This being hockey playoff season, everyone is talking about scores. In the hope I might be taken as something other than a science geek, I thought I would, too.
So let me tell you what the score is regarding SCORE–the Stove for Cooking, Refrigeration and Electricity.
SCORE is a joint research project by four U.K. universities, numerous universities in Asia and Africa, the international charity Practical Action, the Los Alamos National Laboratory in the U.S., and the multi-national company GP Acoustics.
It’s the name of that last unlikely seeming partner that actually gives a hint as to the science that make it possible to talk about a stove for refrigeration without getting funny looks. SCORE, you see, is based on thermoacoustics.
Glassblowers sometimes hear their creations emit pure musical tones, and a couple of centuries ago scientists figured out that was because the heat causes the air close to the gas to expand.
It took a lot longer for scientists to realize that the reverse was also true, that sound changes the temperature of a gas, because the sound wave compresses the gas as it passes through.
It’s not much: ordinary speech heats up the air a miniscule amount (about one-10,000th of a degree Celsius), and even painfully loud sound has a miniscule effect–you won’t get scorched if you sit in front of the speakers at a Rolling Stones concert (otherwise a large number of Regina residents would recently have been reduced to ash).

Directions →
**a)** Quote word for word the part of the piece on the SCORE stove that opens with the words containing "So let me tell" and closes with "gas to expand.".
**b)** In the piece on the SCORE stove, how much does ordinary speech heat up the air?
**c)** Go on writing the piece on the SCORE stove, starting after its last sentence.
The lines that come next play no part in this.

(Figure understanding tasks)
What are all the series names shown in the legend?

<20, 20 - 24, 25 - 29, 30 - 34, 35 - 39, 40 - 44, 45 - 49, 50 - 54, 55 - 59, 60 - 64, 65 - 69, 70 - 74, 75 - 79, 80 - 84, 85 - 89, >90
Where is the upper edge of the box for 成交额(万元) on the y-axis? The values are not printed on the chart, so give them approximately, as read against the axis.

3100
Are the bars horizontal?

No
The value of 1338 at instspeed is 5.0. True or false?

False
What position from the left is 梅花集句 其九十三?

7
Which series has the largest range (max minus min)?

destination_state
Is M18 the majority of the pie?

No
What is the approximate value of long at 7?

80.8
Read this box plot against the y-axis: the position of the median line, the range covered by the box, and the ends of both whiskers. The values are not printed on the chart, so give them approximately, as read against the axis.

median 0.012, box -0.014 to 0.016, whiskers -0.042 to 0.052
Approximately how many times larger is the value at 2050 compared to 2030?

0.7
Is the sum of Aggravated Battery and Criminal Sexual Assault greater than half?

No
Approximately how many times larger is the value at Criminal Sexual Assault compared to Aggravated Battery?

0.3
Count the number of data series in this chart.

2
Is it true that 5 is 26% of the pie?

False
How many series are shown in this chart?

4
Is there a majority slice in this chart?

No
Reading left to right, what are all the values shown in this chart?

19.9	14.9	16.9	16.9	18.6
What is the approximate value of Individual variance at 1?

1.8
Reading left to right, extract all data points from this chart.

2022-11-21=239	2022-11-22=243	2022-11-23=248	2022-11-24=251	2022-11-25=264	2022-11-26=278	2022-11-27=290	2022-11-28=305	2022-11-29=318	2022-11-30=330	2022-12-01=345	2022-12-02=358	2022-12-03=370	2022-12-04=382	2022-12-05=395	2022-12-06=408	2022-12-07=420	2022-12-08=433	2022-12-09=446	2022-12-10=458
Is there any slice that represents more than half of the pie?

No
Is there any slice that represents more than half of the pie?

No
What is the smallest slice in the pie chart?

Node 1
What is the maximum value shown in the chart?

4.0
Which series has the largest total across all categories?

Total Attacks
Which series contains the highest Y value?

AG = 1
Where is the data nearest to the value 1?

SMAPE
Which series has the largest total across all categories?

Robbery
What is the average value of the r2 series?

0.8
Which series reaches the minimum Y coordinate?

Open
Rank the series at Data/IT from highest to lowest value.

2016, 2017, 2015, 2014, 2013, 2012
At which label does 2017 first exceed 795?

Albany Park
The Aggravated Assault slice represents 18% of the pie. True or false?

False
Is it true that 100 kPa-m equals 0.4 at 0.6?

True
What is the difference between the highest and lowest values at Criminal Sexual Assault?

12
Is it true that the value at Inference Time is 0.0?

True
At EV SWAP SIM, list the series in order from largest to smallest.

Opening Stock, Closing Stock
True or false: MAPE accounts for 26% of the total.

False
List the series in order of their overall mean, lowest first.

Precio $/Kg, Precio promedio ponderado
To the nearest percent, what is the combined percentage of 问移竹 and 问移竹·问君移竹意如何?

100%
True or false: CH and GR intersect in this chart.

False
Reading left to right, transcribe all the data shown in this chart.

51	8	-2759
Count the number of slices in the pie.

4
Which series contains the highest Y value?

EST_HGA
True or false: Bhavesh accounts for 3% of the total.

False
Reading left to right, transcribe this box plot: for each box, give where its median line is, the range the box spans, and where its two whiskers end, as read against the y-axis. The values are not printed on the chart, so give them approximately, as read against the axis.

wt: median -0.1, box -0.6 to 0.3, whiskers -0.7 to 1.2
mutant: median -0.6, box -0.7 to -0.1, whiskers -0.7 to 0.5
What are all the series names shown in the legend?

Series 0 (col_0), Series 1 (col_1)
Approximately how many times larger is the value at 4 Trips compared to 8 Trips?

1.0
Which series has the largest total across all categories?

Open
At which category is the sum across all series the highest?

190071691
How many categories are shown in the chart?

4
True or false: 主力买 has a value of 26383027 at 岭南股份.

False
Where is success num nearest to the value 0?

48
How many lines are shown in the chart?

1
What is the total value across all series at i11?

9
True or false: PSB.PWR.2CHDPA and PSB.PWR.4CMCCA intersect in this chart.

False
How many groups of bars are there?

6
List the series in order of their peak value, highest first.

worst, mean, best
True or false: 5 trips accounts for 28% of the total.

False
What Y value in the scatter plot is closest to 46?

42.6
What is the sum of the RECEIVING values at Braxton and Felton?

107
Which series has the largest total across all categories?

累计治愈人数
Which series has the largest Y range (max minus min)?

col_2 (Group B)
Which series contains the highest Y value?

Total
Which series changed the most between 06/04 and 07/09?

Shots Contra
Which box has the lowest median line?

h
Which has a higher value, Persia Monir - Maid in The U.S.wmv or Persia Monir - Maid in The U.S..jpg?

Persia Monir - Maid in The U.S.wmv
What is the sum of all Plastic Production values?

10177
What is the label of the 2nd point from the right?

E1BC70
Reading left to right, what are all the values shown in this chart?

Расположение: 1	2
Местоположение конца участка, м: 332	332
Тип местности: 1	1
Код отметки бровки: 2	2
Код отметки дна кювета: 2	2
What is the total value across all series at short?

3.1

Answer section →
**a)**
So let me tell you what the score is regarding SCORE–the Stove for Cooking, Refrigeration and Electricity.
SCORE is a joint research project by four U.K. universities, numerous universities in Asia and Africa, the international charity Practical Action, the Los Alamos National Laboratory in the U.S., and the multi-national company GP Acoustics.
It’s the name of that last unlikely seeming partner that actually gives a hint as to the science that make it possible to talk about a stove for refrigeration without getting funny looks. SCORE, you see, is based on thermoacoustics.
Glassblowers sometimes hear their creations emit pure musical tones, and a couple of centuries ago scientists figured out that was because the heat causes the air close to the gas to expand.

**b)** About one-10,000th of a degree Celsius.

**c)**
But you can concentrate the thermoacoustic effect by putting the gas in contact with a solid, because solids can hold a lot more heat in a given volume than a gas, and heat up and cool down more quickly.
At the heart of a typical thermoacoustic device is a stack of many layers of solid material, separated by gas-filled spaces. If you put this stack in a closed tube, and pump in sound, the sound bounces creates a standing wave in the tube. As the gas is pushed in one direction, it heats up and deposits that heat into the slightly cooler solid layer in that direction. When it moves the other direction it expands and extracts heat from the slightly warmer layer in that direction. Like a bucket brigade, the layers of gas thus pass heat the length of the stack. As a result, heat comes off one end of the stack, while the other end acts as a cooler.
It’s not hard to make a thermoacoustic refrigerator if you have the materials. I found plans for one made for less than $25 from a boxed loudspeaker, acrylic tubing and sheet, a roll of film, fishing line, an aluminum plug, and two homemade thermocouples.
Most of the world doesn’t have those materials, though, or the electricity to power the device. Mostly, a lot of people in the developing world wood, which they burn in open fires for cooking and heating.
SCORE will be a wood-burning thermoacoustic cooker, refrigerator and electrical generator (Los Alamos Laboratory has done a lot of work on using thermoacoustics to generate electricity for satellites).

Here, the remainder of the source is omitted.